The first proper rain over the Karoo this year has
washed away the season’s dust leaving everything fresh over the past
day or three. To many 15mm (or just over
half an inch) won’t sound like much but down here it is almost 10% of the
annual rainfall and for quite a few of our local farmers it has come just in
time to save livestock and landscape. Which is great.
Rain over
the Karoo – Rob Millenaar
My post-shoulder-surgery rehabilitation programme
means I have to travel the 167 km (104 miles) to George which is our nearest
city and back twice a week for the next while. The rain has been wonderful for the
farmers and tourists, but it does mean that these trips now easily take an extra
hour or two which puts massive pressure on an already over-full schedule – and explains
why no post was made yesterday.
There are two ways to respond to events that slow you
down despite yourself: frustration or celebration.

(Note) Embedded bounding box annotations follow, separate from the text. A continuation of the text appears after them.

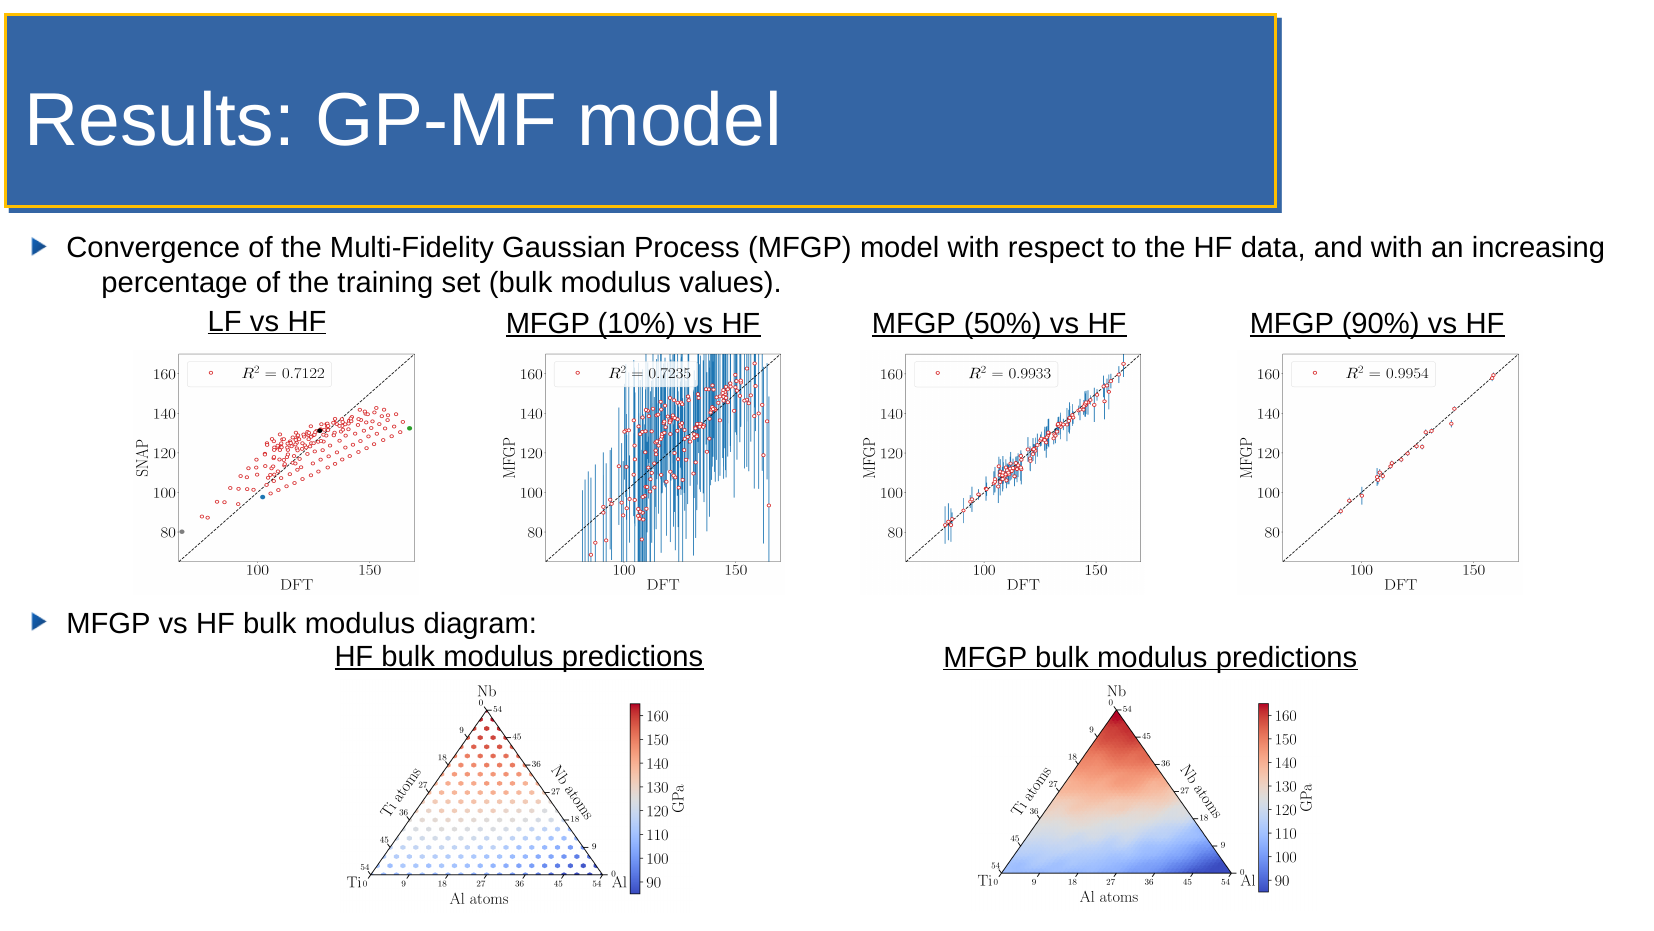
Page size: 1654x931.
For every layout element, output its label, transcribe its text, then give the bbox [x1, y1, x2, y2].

picture [500, 350, 785, 595]
text_box Convergence of the Multi-Fidelity Gaussian Process (MFGP) model with respect to the HF data, and with an increasing percentage of the training set (bulk modulus values). [16, 221, 1633, 301]
picture [971, 679, 1321, 911]
picture [340, 679, 693, 913]
picture [1237, 353, 1523, 595]
text_box MFGP bulk modulus predictions [904, 631, 1397, 676]
text_box MFGP vs HF bulk modulus diagram: [16, 597, 1415, 645]
text_box MFGP (10%) vs HF [486, 297, 781, 353]
picture [133, 350, 419, 595]
text_box Results: GP-MF model [24, 41, 1273, 190]
text_box MFGP (90%) vs HF [1230, 297, 1525, 353]
text_box HF bulk modulus predictions [273, 630, 766, 675]
text_box MFGP (50%) vs HF [852, 297, 1147, 353]
picture [860, 353, 1145, 595]
text_box LF vs HF [167, 295, 367, 350]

Like most people my natural instinct is the
former. My salvation is the latter. Somewhere between there and here it dawned on
me that whether I have smoke coming out of my ears or not makes absolutely no
difference to how early or late I am going to be so I may as well sit back and
take in the scenery.
Years of experience has brought the understanding that:
Refusing to become frustrated is a choice. You either make it, or you don’t ... and it really doesn't help to blame that guy in front of you who doesn't know how to drive!
While I initially struggled to keep the demons of
impatience at bay I found it a lot easier once I made it a conscious choice and
whenever the occasion arose physically decided to take a more relaxed mental
route in the same way as I might decide to take a scenic rather than an express
route.
It never ceases to amaze me how this enforced down
time which I used to think of as idle or wasted hours unfailingly adds unexpected
value in unexpected places.
Driving requires a fair degree of focus to begin
with. The passing landscape sponges up
the rest of one’s concentration without you even noticing it so that for much
of the time that one travels there is no space for the mental noise that
usually jabbers away all the time.
Magic happens when the mind is quiet and you spend
time with yourself.
As Anne Michaels so eloquently put it in the wonderful
opening line of her novel “Fugitive Pieces”: “Time is a blind guide”.
When you become quiet in this way your subconscious
and the universe conspire to reward you with insights, answers and peace –
though not necessarily in that order and not necessarily all three each time.
Once you do become aware of what happens if you trust
the universe to get you to your destination at the right time (which is not
necessarily the same as your preferred time) each trip is like one of those
Lucky Packets with mystery toys we used to get as children: that it will be fun
is a given; what it will contain, a mystery. You may somehow remember where you put that extra set of car keys that
have been lost for a while, or what to say in your next post or you may just be
more in touch with where you want to be, you can never know in advance.
Time may be a blind guide, but as Kinky Friedman once
said: “The unaimed arrow never misses”.